Medium priority should be given to patching or mitigating this vulnerability, as it could be used to disrupt network operations. Network administrators and security teams should assess their exposure and apply necessary patches or mitigations to prevent potential denial of service attacks. Wireshark installations should be reviewed for affected versions, and compensating controls should be considered for exposed systems while remediation is scheduled and verified. Monitoring and detection capabilities should be reviewed to identify potential exploitation attempts. Affected product deployments should be identified in managed environments, and an owner should be assigned for follow-up. Official advisories or CVE records should be reviewed to validate affected scope, severity, and vendor guidance. Exceptions should be tracked, and remediated assets should be retested, with the item only closed after evidence is documented. Vendor-supported updates or mitigations should be planned through normal change control where exposure is confirmed. Relevant monitoring, detection, and logs should be checked for exposed assets that need extra review. Source-grounded technical framing should be used without unsupported root-cause or exploit claims. The vulnerability class and likely operational impact should be considered in defensive planning. Defenders should track changes and updates to Wireshark and be prepared to apply patches or mitigations as they become available. The ciscodump feature should be reviewed for necessity and disabled if not required. Network administrators and security teams should be aware of the potential for denial of service attacks and take steps to mitigate this risk. The Common Vulnerability Scoring System (CVSS) score for this vulnerability is 5.5, indicating a medium severity level. The CVSS vector is CVSS:3.1/AV:L/AC:L/PR:N/UI:R/S:U/C:N/I:N/A:H. The vulnerability is caused by a crash in the ciscodump feature of Wireshark. This feature is used to capture and analyze Cisco device data. The crash can be triggered by a specially crafted packet, leading to a denial of service.
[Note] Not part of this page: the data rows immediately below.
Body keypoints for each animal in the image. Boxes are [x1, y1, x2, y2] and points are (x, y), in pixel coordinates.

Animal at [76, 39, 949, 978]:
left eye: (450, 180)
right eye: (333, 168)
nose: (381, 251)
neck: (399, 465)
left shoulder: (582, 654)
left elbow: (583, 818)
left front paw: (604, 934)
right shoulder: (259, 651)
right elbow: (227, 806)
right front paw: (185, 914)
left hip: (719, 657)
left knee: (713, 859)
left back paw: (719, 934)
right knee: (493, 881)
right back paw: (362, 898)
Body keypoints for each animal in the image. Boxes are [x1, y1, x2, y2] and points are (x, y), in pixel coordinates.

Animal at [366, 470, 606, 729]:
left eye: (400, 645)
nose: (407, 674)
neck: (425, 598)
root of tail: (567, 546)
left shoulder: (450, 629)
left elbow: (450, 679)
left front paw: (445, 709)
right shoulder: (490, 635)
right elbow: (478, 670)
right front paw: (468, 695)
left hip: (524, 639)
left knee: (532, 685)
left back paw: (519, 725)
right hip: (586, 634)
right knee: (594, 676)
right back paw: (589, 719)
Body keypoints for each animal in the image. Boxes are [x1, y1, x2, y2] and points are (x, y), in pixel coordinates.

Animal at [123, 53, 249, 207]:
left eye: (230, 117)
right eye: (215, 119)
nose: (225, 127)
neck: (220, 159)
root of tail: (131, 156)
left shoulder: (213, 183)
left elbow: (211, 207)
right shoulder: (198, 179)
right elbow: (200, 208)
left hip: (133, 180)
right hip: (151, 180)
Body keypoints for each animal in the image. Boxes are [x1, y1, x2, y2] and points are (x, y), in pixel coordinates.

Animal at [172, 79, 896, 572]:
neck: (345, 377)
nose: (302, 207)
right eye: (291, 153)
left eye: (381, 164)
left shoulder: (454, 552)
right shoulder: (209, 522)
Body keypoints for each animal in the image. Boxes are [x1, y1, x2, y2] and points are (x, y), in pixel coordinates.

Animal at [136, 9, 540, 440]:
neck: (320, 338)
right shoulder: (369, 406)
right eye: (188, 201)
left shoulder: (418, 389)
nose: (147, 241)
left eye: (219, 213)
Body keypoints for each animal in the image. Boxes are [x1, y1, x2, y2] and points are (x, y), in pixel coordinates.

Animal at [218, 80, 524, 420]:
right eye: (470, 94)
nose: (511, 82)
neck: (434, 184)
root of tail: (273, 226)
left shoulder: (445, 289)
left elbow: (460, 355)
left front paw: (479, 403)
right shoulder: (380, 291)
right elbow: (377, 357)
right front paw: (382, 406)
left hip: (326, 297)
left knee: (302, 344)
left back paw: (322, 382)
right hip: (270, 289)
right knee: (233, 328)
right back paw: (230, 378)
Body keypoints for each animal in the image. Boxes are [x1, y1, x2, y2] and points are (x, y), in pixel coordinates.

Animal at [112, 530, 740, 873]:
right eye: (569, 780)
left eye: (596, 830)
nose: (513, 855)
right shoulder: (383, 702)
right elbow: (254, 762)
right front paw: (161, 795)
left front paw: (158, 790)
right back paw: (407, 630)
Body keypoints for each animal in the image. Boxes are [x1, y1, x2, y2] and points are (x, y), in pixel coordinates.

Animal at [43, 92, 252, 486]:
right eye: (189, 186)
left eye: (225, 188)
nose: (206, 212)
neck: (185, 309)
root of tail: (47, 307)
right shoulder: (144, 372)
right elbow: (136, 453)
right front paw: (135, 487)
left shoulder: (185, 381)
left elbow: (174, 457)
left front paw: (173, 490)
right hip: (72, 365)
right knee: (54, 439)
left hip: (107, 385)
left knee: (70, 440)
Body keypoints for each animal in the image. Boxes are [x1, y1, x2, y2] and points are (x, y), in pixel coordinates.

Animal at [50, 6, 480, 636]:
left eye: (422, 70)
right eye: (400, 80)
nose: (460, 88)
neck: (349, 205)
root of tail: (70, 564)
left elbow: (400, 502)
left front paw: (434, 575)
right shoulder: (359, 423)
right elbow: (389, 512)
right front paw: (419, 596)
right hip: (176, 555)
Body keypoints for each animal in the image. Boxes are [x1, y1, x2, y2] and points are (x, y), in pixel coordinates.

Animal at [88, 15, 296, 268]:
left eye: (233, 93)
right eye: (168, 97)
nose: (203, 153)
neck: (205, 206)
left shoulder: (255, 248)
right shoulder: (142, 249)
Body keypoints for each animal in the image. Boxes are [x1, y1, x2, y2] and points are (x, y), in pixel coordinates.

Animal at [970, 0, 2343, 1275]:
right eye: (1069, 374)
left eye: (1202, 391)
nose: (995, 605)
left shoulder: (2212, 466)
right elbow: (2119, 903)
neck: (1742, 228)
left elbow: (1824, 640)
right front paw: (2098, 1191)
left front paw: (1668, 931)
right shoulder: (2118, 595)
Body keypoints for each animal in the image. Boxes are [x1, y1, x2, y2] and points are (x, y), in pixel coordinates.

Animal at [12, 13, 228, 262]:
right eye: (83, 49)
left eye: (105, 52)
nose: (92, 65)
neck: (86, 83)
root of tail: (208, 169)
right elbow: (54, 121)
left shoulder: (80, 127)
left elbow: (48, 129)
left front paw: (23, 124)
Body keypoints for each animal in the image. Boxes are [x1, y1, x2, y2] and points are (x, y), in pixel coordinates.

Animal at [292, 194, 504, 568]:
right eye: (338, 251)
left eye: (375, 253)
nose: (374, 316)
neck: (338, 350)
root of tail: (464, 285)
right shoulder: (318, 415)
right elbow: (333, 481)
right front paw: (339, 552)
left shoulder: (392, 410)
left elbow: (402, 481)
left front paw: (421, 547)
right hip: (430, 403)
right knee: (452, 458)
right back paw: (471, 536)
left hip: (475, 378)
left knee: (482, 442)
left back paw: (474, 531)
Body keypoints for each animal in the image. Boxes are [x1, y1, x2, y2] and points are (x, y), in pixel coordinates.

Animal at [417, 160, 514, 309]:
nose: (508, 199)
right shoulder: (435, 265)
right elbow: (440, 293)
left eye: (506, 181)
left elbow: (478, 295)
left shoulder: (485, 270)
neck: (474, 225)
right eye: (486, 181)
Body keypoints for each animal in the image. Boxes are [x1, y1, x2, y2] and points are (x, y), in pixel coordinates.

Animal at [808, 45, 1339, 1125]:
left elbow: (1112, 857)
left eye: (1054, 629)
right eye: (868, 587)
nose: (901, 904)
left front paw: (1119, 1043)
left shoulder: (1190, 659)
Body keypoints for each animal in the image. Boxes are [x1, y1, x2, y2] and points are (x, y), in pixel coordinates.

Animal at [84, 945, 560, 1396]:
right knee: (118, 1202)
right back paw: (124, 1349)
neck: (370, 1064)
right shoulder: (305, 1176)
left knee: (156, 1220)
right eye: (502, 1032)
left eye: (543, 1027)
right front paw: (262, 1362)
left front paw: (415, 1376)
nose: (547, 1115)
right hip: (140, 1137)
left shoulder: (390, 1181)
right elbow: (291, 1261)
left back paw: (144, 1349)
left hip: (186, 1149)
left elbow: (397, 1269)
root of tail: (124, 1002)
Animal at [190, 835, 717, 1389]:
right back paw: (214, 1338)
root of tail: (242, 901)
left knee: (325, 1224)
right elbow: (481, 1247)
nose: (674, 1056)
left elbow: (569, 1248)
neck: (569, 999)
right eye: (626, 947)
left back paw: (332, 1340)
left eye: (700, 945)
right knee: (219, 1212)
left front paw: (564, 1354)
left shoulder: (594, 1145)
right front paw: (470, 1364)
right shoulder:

Wireshark versions 4.4.0 to 4.4.16 and 4.6.0 to 4.6.6 are affected by this 5

Recommended defensive actions

  • Inventory Wireshark installations to identify affected versions
  • Apply patches or updates to Wireshark to address the vulnerability
  • Implement network monitoring to detect potential exploitation attempts
  • Consider disabling the ciscodump feature if not required
  • Review official advisories or CVE records to validate affected scope, severity, and vendor guidance
  • Identify affected product deployments in managed environments and assign an owner for follow-up
  • Plan vendor-supported updates or mitigations through normal change control where exposure is confirmed

Evidence notes

The CVE record was published on 2026-07-08T21:16:47.343Z and was last modified on 2026-07-10T13:50:59.683Z. The NVD entry is currently Analyzed. The vulnerability affects Wireshark versions 4.4.0 to 4.4.16 and 4.6.0 to 4.6.6. Evidence is limited to public sources and may not reflect the full scope or impact of this vulnerability. Defenders should verify Wireshark installations and assess exposure based on available information.

Official resources

AI-assisted PatchSiren debrief based on the supplied source corpus. The CVE record was published on 2026-07-08T21:16:47.343Z and has not been modified since then. The NVD entry is currently Analyzed.